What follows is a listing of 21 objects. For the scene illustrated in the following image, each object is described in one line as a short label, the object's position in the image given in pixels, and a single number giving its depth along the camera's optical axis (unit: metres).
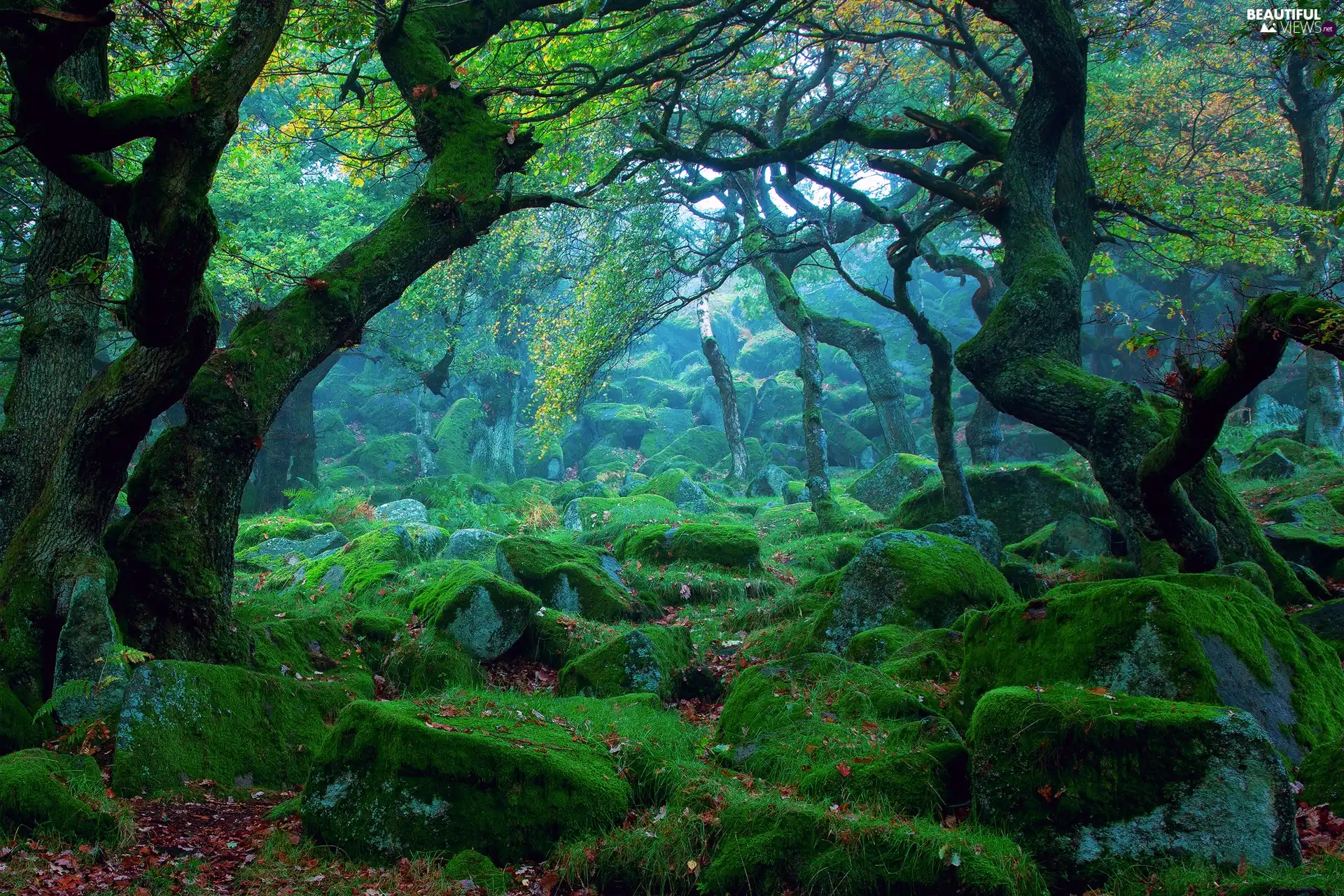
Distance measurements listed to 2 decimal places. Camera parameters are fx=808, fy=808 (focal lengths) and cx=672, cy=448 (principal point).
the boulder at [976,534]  10.66
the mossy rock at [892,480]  18.75
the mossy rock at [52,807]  4.56
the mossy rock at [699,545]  12.51
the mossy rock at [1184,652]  4.93
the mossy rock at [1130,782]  3.80
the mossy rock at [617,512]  17.15
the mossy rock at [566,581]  10.27
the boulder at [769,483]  24.75
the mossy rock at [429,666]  8.02
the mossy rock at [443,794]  4.88
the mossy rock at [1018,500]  13.79
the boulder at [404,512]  20.38
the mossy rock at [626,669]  7.69
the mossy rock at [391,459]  32.94
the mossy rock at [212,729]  5.55
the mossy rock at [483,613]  8.59
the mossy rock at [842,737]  4.91
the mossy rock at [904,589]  8.18
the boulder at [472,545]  13.42
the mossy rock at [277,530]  16.25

=====

| What is needed |
In the copy, include each entry exactly as written and none of the pictures.

| Task response |
What follows is a listing of 21 objects. For the scene illustrated in the following image, each object is described in one line as a short label, the object's position in the image given in pixels, and a single number giving its depth along the camera's optical axis (unit: metres).
Distance measurements listed to 2 decimal places. Camera parameters are fx=808, fy=808 (focal lengths) and cx=672, cy=448 (principal point).
the boulder at [976,534]  10.66
the mossy rock at [892,480]  18.75
the mossy rock at [52,807]  4.56
the mossy rock at [699,545]  12.51
the mossy rock at [1184,652]  4.93
the mossy rock at [1130,782]  3.80
the mossy rock at [617,512]  17.15
the mossy rock at [566,581]  10.27
the boulder at [769,483]  24.75
the mossy rock at [429,666]  8.02
the mossy rock at [443,794]  4.88
the mossy rock at [1018,500]  13.79
the boulder at [404,512]  20.38
the mossy rock at [626,669]  7.69
the mossy rock at [391,459]  32.94
the mossy rock at [212,729]  5.55
the mossy rock at [483,613]  8.59
the mossy rock at [842,737]  4.91
the mossy rock at [904,589]  8.18
the boulder at [472,545]  13.42
the mossy rock at [277,530]  16.25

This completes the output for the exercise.